Record extracts =>
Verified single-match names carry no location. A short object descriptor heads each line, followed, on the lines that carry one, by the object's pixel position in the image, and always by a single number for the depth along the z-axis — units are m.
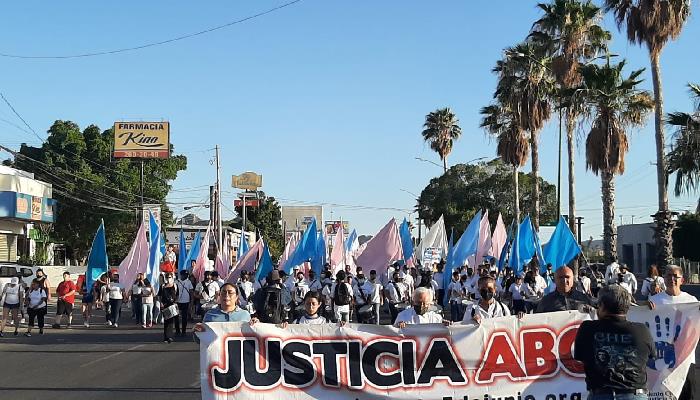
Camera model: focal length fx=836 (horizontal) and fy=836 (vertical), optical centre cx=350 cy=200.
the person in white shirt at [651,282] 14.16
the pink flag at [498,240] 31.39
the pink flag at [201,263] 28.28
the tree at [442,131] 65.94
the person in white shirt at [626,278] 20.25
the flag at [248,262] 26.07
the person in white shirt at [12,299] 20.61
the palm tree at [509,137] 44.75
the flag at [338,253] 29.55
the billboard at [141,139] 56.76
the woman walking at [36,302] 20.80
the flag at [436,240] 35.19
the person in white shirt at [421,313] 8.24
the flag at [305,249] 25.92
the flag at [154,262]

Exercise objective => From the first line of the records down through the line containing "the person in white shirt at [626,278] 20.25", transcribe exactly those lines and no others, both ends kept, pictures dropped.

Exercise solution =>
Verified single-match names carry no location. A short object descriptor heads each line, followed, on the lines that carry one, by the object's pixel position in the image, and always by a single number for the depth along the z-axis — units are m.
Camera model: focal length fx=836 (horizontal) and fy=836 (vertical), optical centre cx=350 cy=200.
the person in white shirt at [651,282] 14.16
the pink flag at [498,240] 31.39
the pink flag at [201,263] 28.28
the tree at [442,131] 65.94
the person in white shirt at [626,278] 20.25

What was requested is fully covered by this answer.